Politica | SVP-Kandidaturen

"Die Leidenschaft ist weg"

Neue Überraschung im SVP-Vorwahlkampf: Julia Unterberger will nicht mehr für die Landtagswahlen kandidieren, sondern wieder als Privatmensch leben.

Sie haben gestern Abend bei der Bezirksversammlung in Meran angekündigt, ihre Nominierung für die Landtagswahlen nicht anzunehmen.  Eine Entscheidung, die seit längerem gereift ist?

Ich habe mich schon seit einigen Monaten mit dem Gedanken getragen. Wesentlich dazu beigetragen hat sicher die Kandidatur meiner Kanzleipartnerin Renate Gebhard für die Parlamentswahlen. Nachdem wir zu dritt in der Kanzlei sind, wird es hier einfach eng, wenn sie in Rom ist.  

Der Zustand ihrer Partei spielt dagegen keine Rolle ?

Ich muss zugeben, dass mir in letzter Zeit schon auch ein wenig die Freude an der Politik abhanden gekommen ist. Dazu trägt nicht so sehr der Zustand der SVP, sondern der Zustand der Politik generell bei. Das Ansehen der Politikerinnen und Politiker ist stark gesunken, die Medien stürzen sich auf jedes Thema, einzelne Kollegen versuchen sich selbst aufzuwerten, indem sie andere abwerten. Und zwar nicht nur in der Opposition, sondern teilweise auch in den eigenen Reihen. Die Politik ist also ein ziemliches Trauerspiel geworden. Auch das hat dazu beigetragen, dass in mir der Entschluss gereift ist: Das brauche ich eigentlich nicht.

Sie haben nach den vergangenen Landtagswahlen eine unfreiwillige Pause eingelegt. Sind Sie in dieser Zeit auf den Geschmack am Leben außerhalb der Politik gekommen?

Ja, in gewisser Weise schon. Ich stand ja schon vor meiner Zeit im Landtag als Präsidentin des Beirates für Chancengleichheit stark in der Öffentlichkeit. In der vergangenen Legislatur war ich dann für den Landtag und den Beirat aktiv.

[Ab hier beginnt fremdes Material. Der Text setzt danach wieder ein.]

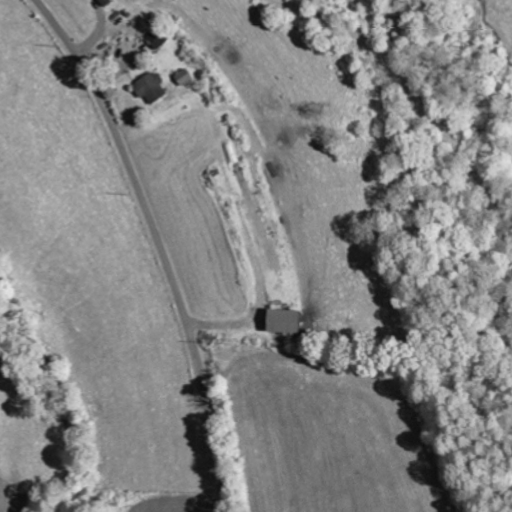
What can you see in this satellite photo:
building: (159, 37)
building: (185, 75)
building: (151, 86)
road: (157, 245)
building: (286, 320)
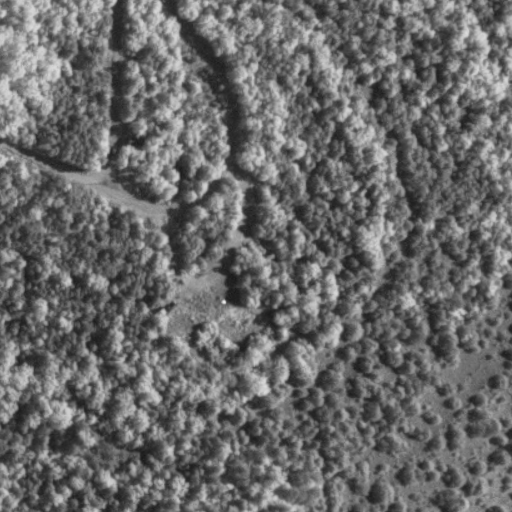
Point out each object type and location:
road: (200, 192)
road: (215, 263)
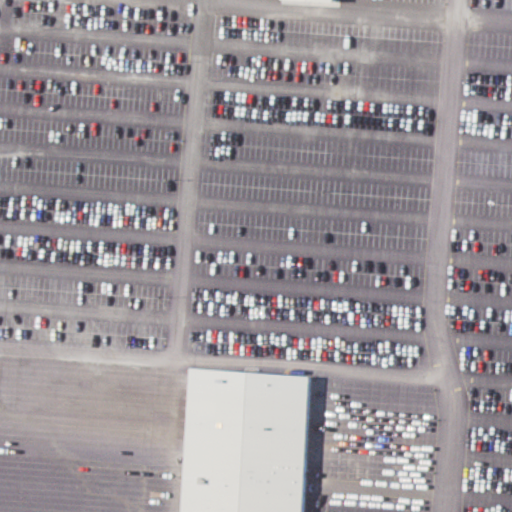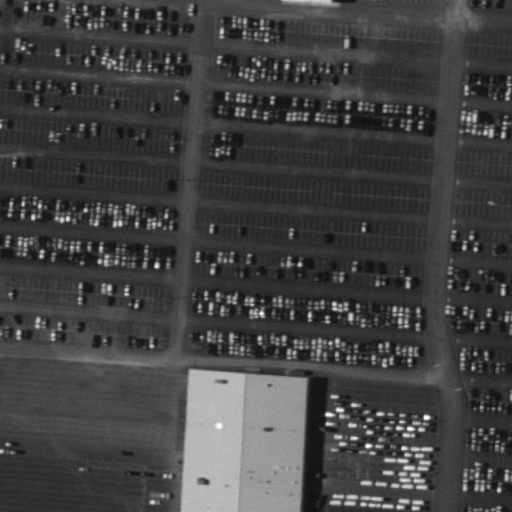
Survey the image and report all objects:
building: (327, 0)
building: (335, 0)
road: (169, 2)
road: (483, 15)
road: (221, 125)
road: (186, 159)
road: (152, 218)
parking lot: (256, 256)
road: (434, 257)
road: (307, 364)
building: (244, 440)
building: (247, 441)
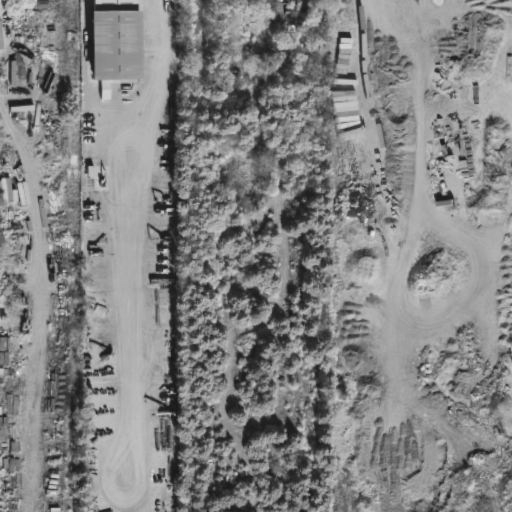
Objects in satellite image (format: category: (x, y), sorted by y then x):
building: (292, 12)
building: (287, 16)
road: (4, 37)
building: (115, 39)
building: (115, 39)
road: (155, 88)
building: (241, 91)
road: (411, 250)
building: (418, 273)
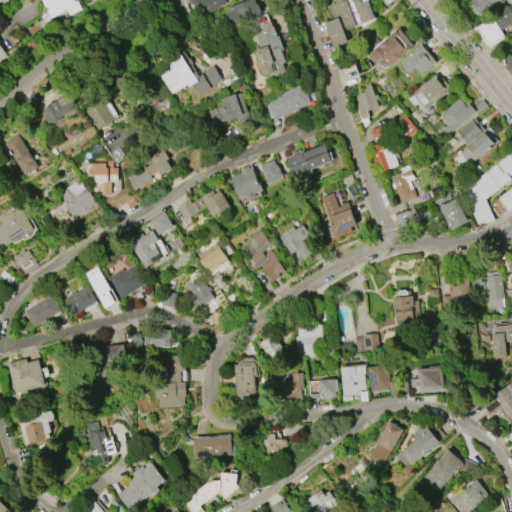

Als ich dann nach den letzten Wahlen anfangs nicht in den Landtag kam, habe ich erstmals wieder gespürt, wie angenehm das Leben als Privatmensch sein kann.  Ich habe das Glück eine sehr gut gehende Anwaltskanzlei zu haben, habe ohne zusätzliche Aufgaben viel mehr Freizeit und muss mir von niemandem vorhalten lassen, wie viel ich verdiene oder sonst ständig Rechenschaft ablegen.

Nach Ihrem Nachrücken in den Landtag haben Sie sich, vor allem in der Zeit als Landtagspräsidentin, auch nicht immer nur Freunde gemacht. Haben Sie das Gefühl, zu wenig Anerkennung bekommen zu haben?

Mir war schon klar, dass ich  mit der Reform der Geschäftsordnung auf starke Widerstände stoßen würde. Vor allem bei der Opposition, aber auch parteiintern bin ich bei manchen Kollegen auf Missgunst gestoßen. Doch insgesamt  würde ich sagen, es waren zwei sehr fruchtbare Jahre. Ich habe maßgeblich bei den Gesetzesänderungen zu den Treuhandgesellschaften und den Repräsentationsspesen mitgewirkt. Und für die längst fällige  Reform der Geschäftsordnung habe ich viel Anerkennung von Parteifunktionären bekommen.  Das ist es also nicht. Ich würde eher sagen, mir ist einfach die Leidenschaft abhanden gekommen.

Nicht nur Sie, auch Angelika Margesin hat gestern angekündigt, nicht für die Landtagswahlen zur Verfügung stehen. Bleiben der Volkspartei überhaupt genügend Frauen, um die Drittel-Quote erfüllen zu können?

Das ist nun schon ein Problem, vor allem weil das Burggrafenamt traditionsmäßig viele Frauen gestellt hat. Der Bezirksausschuss war ziemlich vor den Kopf gestoßen gestern. Und es gibt nun sehr starke Bestrebungen, zumindest eine von uns im Interesse des Bezirkes und der Partei zu einem Umdenken zu bewegen.

Gibt es darauf noch eine Chance?

Ich habe versprochen, noch einen Türspalt offen zu lassen. Aber im Moment weiß ich nicht, was passieren muss, damit ich wieder zu meiner alten Motivation zurückkomme. Denn von der Stimmung her würde ich lieber frei und unbeschwert meinem Beruf als Anwältin nachgehen.